Data cleansing (or data cleaning) is the set of processes used to correct or remove incorrect, incomplete, duplicate or badly formatted data from a dataset. It's the action phase within your data quality management framework: first you profile and detect (data profiling), then you measure with KPIs, and finally you clean. This article covers that third phase in detail.
The five phases of the process
1Detection
You can't clean what you haven't identified. This phase relies on profiling and on the quality rules already defined: nulls where there shouldn't be any, out-of-range values, inconsistent formats, duplicate records. The output should be a concrete list of affected records, not a general impression that "the data is dirty."
2Standardization
Before fixing content errors, formats need to be unified: dates in a single format, consistent upper/lowercase, homogeneous units of measurement, normalized country codes (ES vs Spain vs España). Without this step, the deduplication in the next phase fails, because the system doesn't recognize two records as the same when they're actually identical but written differently.
3Deduplication
Identifying and merging records that represent the same real-world entity.

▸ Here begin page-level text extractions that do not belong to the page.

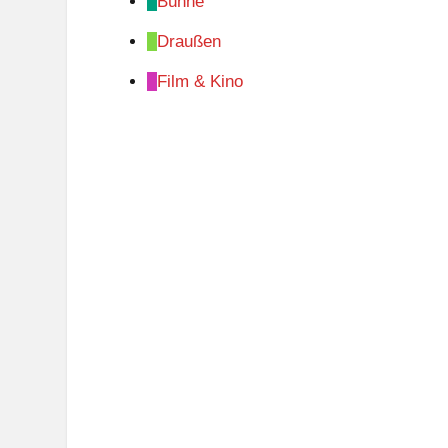
Bühne
Draußen
Film & Kino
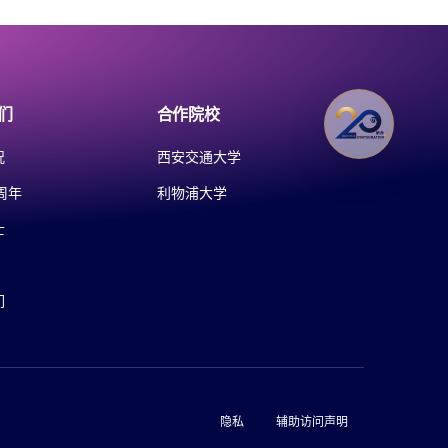
们
合作院校
况
西安交通大学
周年
利物浦大学
士
们
隐私
辅助访问声明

Exact deduplication (same value across all fields) is straightforward; the hard part is fuzzy deduplication, when two customer records have an almost identical name, the same phone number, but a different email. Here it helps to define explicit business rules for which record "wins" in a conflict (the most recent one, the one from the most trusted source, the most complete one).
4Validation and correction
Apply the already-defined quality rules to confirm the corrected data meets expected thresholds. Some errors can be fixed automatically (normalizing a zip code, filling in a country from a zip code); others require human review because an automatic fix could introduce a different error than the original.
5Enrichment
An optional but common phase: filling in missing data using external or internal sources (verifying a tax ID against an official registry, filling in geographic coordinates from an address). Enrichment improves completeness, but introduces an external dependency that also needs monitoring.
Automation vs manual review
Not everything should be automated. Automation makes sense when the correction rule is deterministic and low-risk: normalizing a date format, trimming whitespace, unifying uppercase. It's dangerous when the correction involves a business decision: deciding which customer record is the "correct" one between two duplicates with different data, or inferring a missing value that later feeds an automated business decision. In high-risk AI systems under the AI Act, any automatic correction applied to training data must also be documented: what changed, why, and under what criteria.
Where to clean in the pipeline
| Point in the pipeline | Advantage | Risk |
|---|---|---|
| At the source (before ingestion) | Prevents the error from propagating through the whole pipeline | You don't always control the source system |
| In the staging layer | You keep a raw copy for audit purposes before cleaning | Requires more storage and orchestration |
| In the transformation layer (dbt, Spark) | Cleaning stays versioned alongside business logic | Mixing cleaning with transformation makes debugging harder |
The most robust practice is to clean in staging, always keeping the original raw data. That way you can reprocess if a cleaning rule turns out to be wrong, without depending on re-extracting from the source system.
Tools
For small volumes, OpenRefine is still a solid, visual option. For production pipelines, cleaning usually lives as transformations inside dbt or Spark, built on the rules you already defined with your detection data quality tools.
The most common mistake
Cleaning without fixing the root cause. If the same duplicates arrive every week from the same source system, the problem isn't cleaning — it's the capture process. A good data cleansing program always includes a feedback loop back to the data's origin, not just a recurring patch downstream.